Publicado originalmente na RFI
Milhares de pessoas foram condenadas por homossexualidade na França até 1982. Um projeto de lei, que será debatido no Senado na quarta-feira (22), tem como objetivo reabilitá-las, indenizar os condenados e reconhecer a responsabilidade do Estado nessa perseguição.
“É um projeto de lei simbólico destinado a compensar um erro cometido pela sociedade na época”, disse Hussein Bourgi, senador socialista que iniciou o projeto de lei, que será debatido no Congresso francês.
Ele está propondo que a França reconheça sua política de discriminação contra os homossexuais entre 1942 e 1982, com base em dois artigos do código penal, um estabelecendo uma idade específica de consentimento para relações homossexuais e o outro aumentando as penalidades para indecência pública cometida por duas pessoas do mesmo sexo.
Essas leis tiveram “repercussões muito mais sérias do que podemos imaginar hoje: elas esmagaram as pessoas, algumas das quais perderam seus empregos ou tiveram que deixar sua cidade”, ressalta Hussein Bourgi.

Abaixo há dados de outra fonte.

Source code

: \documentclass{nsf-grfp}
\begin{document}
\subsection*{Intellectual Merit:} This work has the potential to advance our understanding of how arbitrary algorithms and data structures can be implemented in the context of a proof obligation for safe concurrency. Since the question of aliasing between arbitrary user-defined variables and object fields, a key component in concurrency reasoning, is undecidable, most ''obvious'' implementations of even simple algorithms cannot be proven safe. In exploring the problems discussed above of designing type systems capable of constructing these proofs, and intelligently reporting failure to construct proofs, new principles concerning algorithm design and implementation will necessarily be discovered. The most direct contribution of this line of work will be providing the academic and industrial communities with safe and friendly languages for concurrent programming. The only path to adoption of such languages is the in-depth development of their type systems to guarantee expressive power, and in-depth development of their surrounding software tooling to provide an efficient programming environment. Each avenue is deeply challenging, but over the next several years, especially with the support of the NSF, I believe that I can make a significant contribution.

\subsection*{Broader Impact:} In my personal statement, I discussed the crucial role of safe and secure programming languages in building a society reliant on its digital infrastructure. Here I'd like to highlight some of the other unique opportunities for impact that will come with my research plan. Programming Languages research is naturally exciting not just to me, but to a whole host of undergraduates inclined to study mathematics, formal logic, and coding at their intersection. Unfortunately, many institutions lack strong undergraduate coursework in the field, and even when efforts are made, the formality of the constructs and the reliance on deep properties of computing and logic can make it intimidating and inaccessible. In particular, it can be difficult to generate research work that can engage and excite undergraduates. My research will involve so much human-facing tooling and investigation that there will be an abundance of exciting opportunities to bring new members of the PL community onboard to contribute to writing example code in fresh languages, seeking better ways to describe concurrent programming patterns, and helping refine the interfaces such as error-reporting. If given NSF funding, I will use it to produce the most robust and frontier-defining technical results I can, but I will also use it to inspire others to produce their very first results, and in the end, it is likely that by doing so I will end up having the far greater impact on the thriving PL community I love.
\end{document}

Sua proposta de lei também criaria uma comissão independente para indenizar os condenados, no valor de € 10 mil (cerca de R$ 53 mil).
Perseguidos pelo Estado
Para Antoine Idier, sociólogo e historiador especializado em homossexualidade, o projeto de lei é “salutar”, embora “muito restritivo”.
“Ele se concentra em dois artigos, mas os juízes têm usado um arsenal criminal muito mais amplo e todos os tipos de artigos para punir a homossexualidade, mesmo que eles não tenham sido explicitamente destinados a esse fim”, explica o professor da Sciences Po Saint-Germain-en-Laye. Como resultado, algumas pessoas foram condenadas por “atentado ao pudor” ou “incitação de um menor à devassidão”.
“A homofobia do Estado significava caçar homossexuais em todos os lugares”, lembrou Michel Chomarat, de 74 anos, quando foi preso em maio de 1977 em Paris, junto com outros oito homens, durante uma batida policial no bar gay Le Manhattan.
“Era um lugar privado, a entrada era filtrada, mas a polícia veio e nos levou algemados, acusando-nos de indecência pública”, conta o ativista. Ele lamenta que esse projeto de lei tenha chegado “tão tarde”, pois muitas das pessoas afetadas pelas condenações já morreram. Em um artigo publicado em junho do ano passado na revista “Têtu”, ativistas, sindicalistas e representantes eleitos pediram à França que reconhecesse e reabilitasse as milhares de vítimas da repressão “antigay”.
Para Joël Deumier, copresidente da SOS Homophobie (uma organização de apoio LGBT com sede na França) esse “reconhecimento” do papel do Estado é “essencial”: “se a homofobia ainda existe na sociedade atual, é também porque as leis, os regulamentos e as práticas do Estado legitimaram essa discriminação no passado”, acredita ele.
Condenação infame
Outros países europeus já abordaram a questão. Em 2017, a Alemanha decidiu reabilitar e indenizar cerca de 50 mil homens condenados por homossexualidade com base em um texto nazista que permaneceu em vigor por muito tempo após a Segunda Guerra Mundial.
A Áustria está em processo de introdução de um esquema semelhante, que deve entrar em vigor em fevereiro de 2024.
No entanto, poucas pessoas estão tomando medidas para obter indenização, ressalta Régis Schlagdenhauffen, professor sênior da Escola de Altos Estudos em Ciências Sociais (EHESS).
Além do fato de que os arquivos administrativos são “complicados” de reunir, esse é um assunto doloroso, que as pessoas envolvidas geralmente preferem não revisitar: “foi uma condenação infame com a qual foi difícil conviver”, enfatiza o especialista.
É difícil fazer uma estimativa para a França, especialmente porque o número de condenados permanece incerto. De acordo com sua pesquisa, pelo menos 10 mil condenações ocorreram na França entre 1942 e 1982, com base no artigo do código penal que estabelecia uma idade específica de consentimento para relações entre pessoas do mesmo sexo. Esses eram principalmente homens da classe trabalhadora. Um terço deles era casado e um quarto tinha filhos.
Régis Schlagdenhauffen está dando continuidade à sua pesquisa com seus alunos da EHESS, analisando os arquivos dos tribunais de Paris. O objetivo é encontrar outras pessoas condenadas por homossexualidade, com base em outros artigos penais.